● **Quoted passage**

## start

‘Black Lives Matter’ Banners Unveiled at San Jose City Hall

San Jose leaders unveiled 13 new “Black Lives Matter” banners around City Hall on Thursday, demonstrating the city’s commitment to addressing and dismantling systemic racism locally and supporting its Black community.

“This is the beginning of a very important process,” San Jose Mayor Sam Liccardo said. “To find a way to prominently celebrate the Black Lives Matter movement, to acknowledge the importance of our work ahead and to manifest our collective commitment to embrace that work.”

To Liccardo, that work is not just celebrating the city’s diversity, but rather “reckoning with our history of racial injustice,” and taking tangible steps to undo the damage.

So, he reached out to community leader and YouthHype founder Latoya Fernandez following the George Floyd protests in late May and June, to create a project that would explore how to visually reflect these civic declarations in public spaces.

“We knew we needed some artistic representation at a central location,” Fernandez said.

## end

● **Tasks**
- 1) In the article about the San Jose City Hall banners, why did Mayor Sam Liccardo contact Latoya Fernandez? Answer in one to three sentences.
- 2) According to the article about the San Jose City Hall banners, how many "Black Lives Matter" banners were unveiled?
The material placed after this article has no part in the work.

● **Provided data**
## start

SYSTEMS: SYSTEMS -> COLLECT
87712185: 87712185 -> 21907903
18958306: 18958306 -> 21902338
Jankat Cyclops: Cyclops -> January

## end

● **Task-by-task outputs**
- 1) For Liccardo, the city's work meant reckoning with its history of racial injustice and taking tangible steps to undo the damage. After the George Floyd protests, he contacted Fernandez to create a project that would explore how to visually reflect these civic declarations in public spaces.

- 2) Thirteen banners were unveiled.